• **Request**
An accurate, complete copy of the records below is required.

• **Data for the task**
◇ ◇ ◇ ◇ ◇
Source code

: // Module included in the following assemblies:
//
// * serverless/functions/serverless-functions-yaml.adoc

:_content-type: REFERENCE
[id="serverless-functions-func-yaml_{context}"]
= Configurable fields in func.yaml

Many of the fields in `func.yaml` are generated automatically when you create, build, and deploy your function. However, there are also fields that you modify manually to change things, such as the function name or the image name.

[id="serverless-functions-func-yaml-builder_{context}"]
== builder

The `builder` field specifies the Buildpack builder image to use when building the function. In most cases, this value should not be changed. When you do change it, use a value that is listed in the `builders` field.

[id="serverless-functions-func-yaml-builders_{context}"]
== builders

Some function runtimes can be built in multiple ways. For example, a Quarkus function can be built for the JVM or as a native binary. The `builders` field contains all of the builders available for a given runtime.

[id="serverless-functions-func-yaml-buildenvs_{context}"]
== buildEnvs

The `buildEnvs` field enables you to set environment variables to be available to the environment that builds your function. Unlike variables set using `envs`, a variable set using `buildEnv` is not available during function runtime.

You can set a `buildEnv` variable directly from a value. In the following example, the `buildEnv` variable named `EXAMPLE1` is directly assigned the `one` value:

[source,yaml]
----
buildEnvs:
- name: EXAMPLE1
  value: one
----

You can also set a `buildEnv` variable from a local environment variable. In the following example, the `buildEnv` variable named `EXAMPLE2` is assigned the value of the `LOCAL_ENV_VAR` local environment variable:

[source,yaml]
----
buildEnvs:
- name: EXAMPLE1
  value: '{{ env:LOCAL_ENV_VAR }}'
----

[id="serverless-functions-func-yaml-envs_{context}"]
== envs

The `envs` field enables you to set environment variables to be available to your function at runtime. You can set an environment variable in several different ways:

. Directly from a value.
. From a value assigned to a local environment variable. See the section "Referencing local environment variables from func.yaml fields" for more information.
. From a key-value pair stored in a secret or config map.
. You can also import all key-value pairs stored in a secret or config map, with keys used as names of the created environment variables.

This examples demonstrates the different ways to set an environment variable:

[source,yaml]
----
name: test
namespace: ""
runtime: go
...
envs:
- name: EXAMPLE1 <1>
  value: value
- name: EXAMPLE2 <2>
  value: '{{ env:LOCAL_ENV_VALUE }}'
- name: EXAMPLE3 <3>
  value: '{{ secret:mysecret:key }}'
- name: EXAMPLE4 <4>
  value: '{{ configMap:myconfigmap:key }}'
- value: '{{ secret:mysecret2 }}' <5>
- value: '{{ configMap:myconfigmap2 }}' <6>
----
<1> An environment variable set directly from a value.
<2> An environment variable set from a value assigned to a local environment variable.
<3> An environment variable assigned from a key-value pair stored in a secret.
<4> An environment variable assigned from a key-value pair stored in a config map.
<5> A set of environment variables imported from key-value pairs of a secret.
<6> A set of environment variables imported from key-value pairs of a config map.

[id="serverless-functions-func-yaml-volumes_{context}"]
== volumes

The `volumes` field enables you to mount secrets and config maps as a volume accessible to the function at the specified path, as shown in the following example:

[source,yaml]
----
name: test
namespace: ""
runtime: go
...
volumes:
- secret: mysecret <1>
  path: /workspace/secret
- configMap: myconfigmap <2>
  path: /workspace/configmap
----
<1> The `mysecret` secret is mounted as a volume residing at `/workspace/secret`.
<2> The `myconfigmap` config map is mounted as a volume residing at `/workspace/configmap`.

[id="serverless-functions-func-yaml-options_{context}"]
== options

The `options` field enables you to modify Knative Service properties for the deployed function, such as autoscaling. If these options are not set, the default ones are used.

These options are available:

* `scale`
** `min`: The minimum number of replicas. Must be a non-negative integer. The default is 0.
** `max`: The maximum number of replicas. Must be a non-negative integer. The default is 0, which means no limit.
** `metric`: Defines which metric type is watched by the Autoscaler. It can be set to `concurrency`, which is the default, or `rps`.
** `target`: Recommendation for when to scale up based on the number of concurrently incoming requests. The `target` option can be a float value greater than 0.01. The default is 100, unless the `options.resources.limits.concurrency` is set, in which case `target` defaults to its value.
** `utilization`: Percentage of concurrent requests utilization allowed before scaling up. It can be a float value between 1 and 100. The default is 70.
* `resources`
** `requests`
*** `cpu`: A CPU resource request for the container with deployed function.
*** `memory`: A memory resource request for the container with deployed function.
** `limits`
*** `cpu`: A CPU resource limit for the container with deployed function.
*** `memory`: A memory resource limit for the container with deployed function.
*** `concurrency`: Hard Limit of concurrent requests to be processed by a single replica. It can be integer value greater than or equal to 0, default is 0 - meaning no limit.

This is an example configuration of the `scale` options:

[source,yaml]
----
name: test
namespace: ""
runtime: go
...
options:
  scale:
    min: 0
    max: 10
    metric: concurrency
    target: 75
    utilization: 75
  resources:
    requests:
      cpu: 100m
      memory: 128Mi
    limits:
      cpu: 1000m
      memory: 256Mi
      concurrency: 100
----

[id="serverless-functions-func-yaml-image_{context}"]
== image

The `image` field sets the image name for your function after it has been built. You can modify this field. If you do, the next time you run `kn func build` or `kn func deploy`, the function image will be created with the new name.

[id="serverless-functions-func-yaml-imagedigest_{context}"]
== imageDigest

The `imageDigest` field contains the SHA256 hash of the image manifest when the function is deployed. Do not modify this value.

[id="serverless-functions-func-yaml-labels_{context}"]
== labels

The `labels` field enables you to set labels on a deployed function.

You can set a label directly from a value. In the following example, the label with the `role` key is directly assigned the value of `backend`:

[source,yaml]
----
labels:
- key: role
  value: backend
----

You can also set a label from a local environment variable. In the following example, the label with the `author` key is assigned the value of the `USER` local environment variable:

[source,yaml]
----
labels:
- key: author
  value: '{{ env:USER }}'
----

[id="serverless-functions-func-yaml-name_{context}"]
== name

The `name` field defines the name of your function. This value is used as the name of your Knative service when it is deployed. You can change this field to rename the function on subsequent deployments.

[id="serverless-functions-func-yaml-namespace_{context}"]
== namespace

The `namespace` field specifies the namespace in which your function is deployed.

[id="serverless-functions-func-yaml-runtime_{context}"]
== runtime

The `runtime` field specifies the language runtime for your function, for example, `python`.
◇ ◇ ◇ ◇ ◇
• **Exercise output**
Source code

: // Module included in the following assemblies:
//
// * serverless/functions/serverless-functions-yaml.adoc

:_content-type: REFERENCE
[id="serverless-functions-func-yaml_{context}"]
= Configurable fields in func.yaml

Many of the fields in `func.yaml` are generated automatically when you create, build, and deploy your function. However, there are also fields that you modify manually to change things, such as the function name or the image name.

[id="serverless-functions-func-yaml-builder_{context}"]
== builder

The `builder` field specifies the Buildpack builder image to use when building the function. In most cases, this value should not be changed. When you do change it, use a value that is listed in the `builders` field.

[id="serverless-functions-func-yaml-builders_{context}"]
== builders

Some function runtimes can be built in multiple ways. For example, a Quarkus function can be built for the JVM or as a native binary. The `builders` field contains all of the builders available for a given runtime.

[id="serverless-functions-func-yaml-buildenvs_{context}"]
== buildEnvs

The `buildEnvs` field enables you to set environment variables to be available to the environment that builds your function. Unlike variables set using `envs`, a variable set using `buildEnv` is not available during function runtime.

You can set a `buildEnv` variable directly from a value. In the following example, the `buildEnv` variable named `EXAMPLE1` is directly assigned the `one` value:

[source,yaml]
----
buildEnvs:
- name: EXAMPLE1
  value: one
----

You can also set a `buildEnv` variable from a local environment variable. In the following example, the `buildEnv` variable named `EXAMPLE2` is assigned the value of the `LOCAL_ENV_VAR` local environment variable:

[source,yaml]
----
buildEnvs:
- name: EXAMPLE1
  value: '{{ env:LOCAL_ENV_VAR }}'
----

[id="serverless-functions-func-yaml-envs_{context}"]
== envs

The `envs` field enables you to set environment variables to be available to your function at runtime. You can set an environment variable in several different ways:

. Directly from a value.
. From a value assigned to a local environment variable. See the section "Referencing local environment variables from func.yaml fields" for more information.
. From a key-value pair stored in a secret or config map.
. You can also import all key-value pairs stored in a secret or config map, with keys used as names of the created environment variables.

This examples demonstrates the different ways to set an environment variable:

[source,yaml]
----
name: test
namespace: ""
runtime: go
...
envs:
- name: EXAMPLE1 <1>
  value: value
- name: EXAMPLE2 <2>
  value: '{{ env:LOCAL_ENV_VALUE }}'
- name: EXAMPLE3 <3>
  value: '{{ secret:mysecret:key }}'
- name: EXAMPLE4 <4>
  value: '{{ configMap:myconfigmap:key }}'
- value: '{{ secret:mysecret2 }}' <5>
- value: '{{ configMap:myconfigmap2 }}' <6>
----
<1> An environment variable set directly from a value.
<2> An environment variable set from a value assigned to a local environment variable.
<3> An environment variable assigned from a key-value pair stored in a secret.
<4> An environment variable assigned from a key-value pair stored in a config map.
<5> A set of environment variables imported from key-value pairs of a secret.
<6> A set of environment variables imported from key-value pairs of a config map.

[id="serverless-functions-func-yaml-volumes_{context}"]
== volumes

The `volumes` field enables you to mount secrets and config maps as a volume accessible to the function at the specified path, as shown in the following example:

[source,yaml]
----
name: test
namespace: ""
runtime: go
...
volumes:
- secret: mysecret <1>
  path: /workspace/secret
- configMap: myconfigmap <2>
  path: /workspace/configmap
----
<1> The `mysecret` secret is mounted as a volume residing at `/workspace/secret`.
<2> The `myconfigmap` config map is mounted as a volume residing at `/workspace/configmap`.

[id="serverless-functions-func-yaml-options_{context}"]
== options

The `options` field enables you to modify Knative Service properties for the deployed function, such as autoscaling. If these options are not set, the default ones are used.

These options are available:

* `scale`
** `min`: The minimum number of replicas. Must be a non-negative integer. The default is 0.
** `max`: The maximum number of replicas. Must be a non-negative integer. The default is 0, which means no limit.
** `metric`: Defines which metric type is watched by the Autoscaler. It can be set to `concurrency`, which is the default, or `rps`.
** `target`: Recommendation for when to scale up based on the number of concurrently incoming requests. The `target` option can be a float value greater than 0.01. The default is 100, unless the `options.resources.limits.concurrency` is set, in which case `target` defaults to its value.
** `utilization`: Percentage of concurrent requests utilization allowed before scaling up. It can be a float value between 1 and 100. The default is 70.
* `resources`
** `requests`
*** `cpu`: A CPU resource request for the container with deployed function.
*** `memory`: A memory resource request for the container with deployed function.
** `limits`
*** `cpu`: A CPU resource limit for the container with deployed function.
*** `memory`: A memory resource limit for the container with deployed function.
*** `concurrency`: Hard Limit of concurrent requests to be processed by a single replica. It can be integer value greater than or equal to 0, default is 0 - meaning no limit.

This is an example configuration of the `scale` options:

[source,yaml]
----
name: test
namespace: ""
runtime: go
...
options:
  scale:
    min: 0
    max: 10
    metric: concurrency
    target: 75
    utilization: 75
  resources:
    requests:
      cpu: 100m
      memory: 128Mi
    limits:
      cpu: 1000m
      memory: 256Mi
      concurrency: 100
----

[id="serverless-functions-func-yaml-image_{context}"]
== image

The `image` field sets the image name for your function after it has been built. You can modify this field. If you do, the next time you run `kn func build` or `kn func deploy`, the function image will be created with the new name.

[id="serverless-functions-func-yaml-imagedigest_{context}"]
== imageDigest

The `imageDigest` field contains the SHA256 hash of the image manifest when the function is deployed. Do not modify this value.

[id="serverless-functions-func-yaml-labels_{context}"]
== labels

The `labels` field enables you to set labels on a deployed function.

You can set a label directly from a value. In the following example, the label with the `role` key is directly assigned the value of `backend`:

[source,yaml]
----
labels:
- key: role
  value: backend
----

You can also set a label from a local environment variable. In the following example, the label with the `author` key is assigned the value of the `USER` local environment variable:

[source,yaml]
----
labels:
- key: author
  value: '{{ env:USER }}'
----

[id="serverless-functions-func-yaml-name_{context}"]
== name

The `name` field defines the name of your function. This value is used as the name of your Knative service when it is deployed. You can change this field to rename the function on subsequent deployments.

[id="serverless-functions-func-yaml-namespace_{context}"]
== namespace

The `namespace` field specifies the namespace in which your function is deployed.

[id="serverless-functions-func-yaml-runtime_{context}"]
== runtime

The `runtime` field specifies the language runtime for your function, for example, `python`.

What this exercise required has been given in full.